Monday, September 21, 2015

About the time John Simon appeared on 'Saturday Night Live'

Simon says: Infamous critic John Simon lampoons his own image on Saturday Night Live.

The mostly doomed cast of SNL's 1985 season.
The 1985-86 season of Saturday Night Live marked producer Lorne Michaels' somewhat uneasy return to the long-running program after a half-decade hiatus. Michaels' own skit-com, The New Show, had bombed badly in the interim, so he agreed to return to his old job upon the departure of showrunner Dick Ebersol at the end of SNL's tenth season. Although he'd eventually turn things around in a big way, Michaels' second reign at SNL was anything but an immediate triumph.

For reasons known only to him, the returning producer loaded the cast with actors from John Hughes movies, including Robert Downey, Jr., Anthony Michael Hall, and Randy Quaid, none of whom were known for sketch comedy. (Remember that Quaid and Hall had worked together in the Hughes-scripted Vacation, while Hall and Downey had crossed paths in Hughes' Weird Science.)

During that tumultuous, critically-panned season, considered by some to be among SNL's worst, the show was once again in critical danger of cancellation due to flagging ratings and general lack of audience enthusiasm. Most of the newly-signed cast members were dutifully fired at the end of the year, but the ones who survived -- including Nora Dunn and Jon Lovitz -- would soon become part of perhaps the strongest ensemble in SNL history, buoyed by the addition of Phil Hartman, Jan Hooks, and Dana Carvey the very next year.

Supplied information »
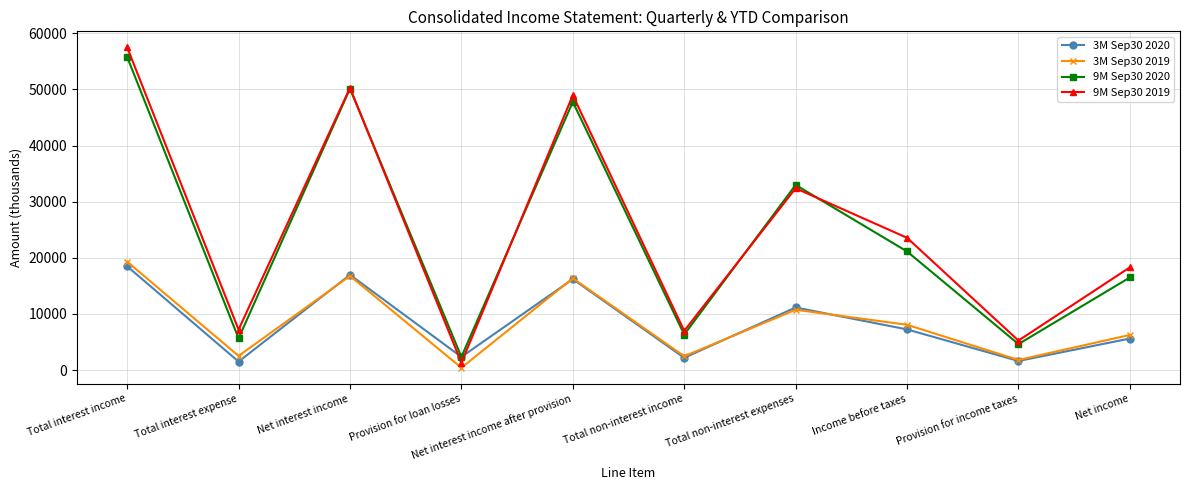

The 9M Sep30 2020 series shows 16498 at Net income. True or false?

True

Brief 1 »
Answer the following questions using the passage on Saturday Night Live's 1985-86 season.
(a) Whose departure at the end of the show's tenth season led Lorne Michaels to return?
(b) In which Hughes-scripted film had Randy Quaid and Anthony Michael Hall worked together?
(c) Which three performers joined the show the year after the 1985-86 season?
Brief 2 » Proceed with the passage on Saturday Night Live's 1985-86 season, beginning after its final sentence.

Response area 1 »
(a) Dick Ebersol
(b) Vacation
(c) Phil Hartman, Jan Hooks, and Dana Carvey

Response area 2 »
SNL was on the verge of a Reagan-era renaissance, but that was hardly apparent during the blighted '85-'86 season. Back then, it looked the show had finally had it after 11 years on the air.

But even during those dark times, there were occasional bright spots. Case in point: a mock trailer for a film called Critic, starring Jon Lovitz as an incorruptible movie critic for a fictional newspaper called The New York Trumpeter. Yes, Lovitz portrays a New York film reviewer in the sketch, but there is otherwise no thematic connection to his familiar role as portly, disheveled loser Jay Sherman in the similarly-named animated series, The Critic, which aired nearly a decade later on ABC. No, in the SNL sketch, Lovitz portrays Victor LaSalle, an absolutely incorruptible critic whose steely, humorless demeanor shows just how seriously he takes his job.

While The Critic was a comedy about a likable bumbler, Critic (there's no "the" in its tersely-worded title) is presented as a tense, nail-biting drama in the tradition of Network and All the Presidents' Men. There's even a touch of Citizen Kane in there, too, as the noble LaSalle bravely pans a movie financed by the same corporation who publishes his newspaper... and promptly loses his job over it!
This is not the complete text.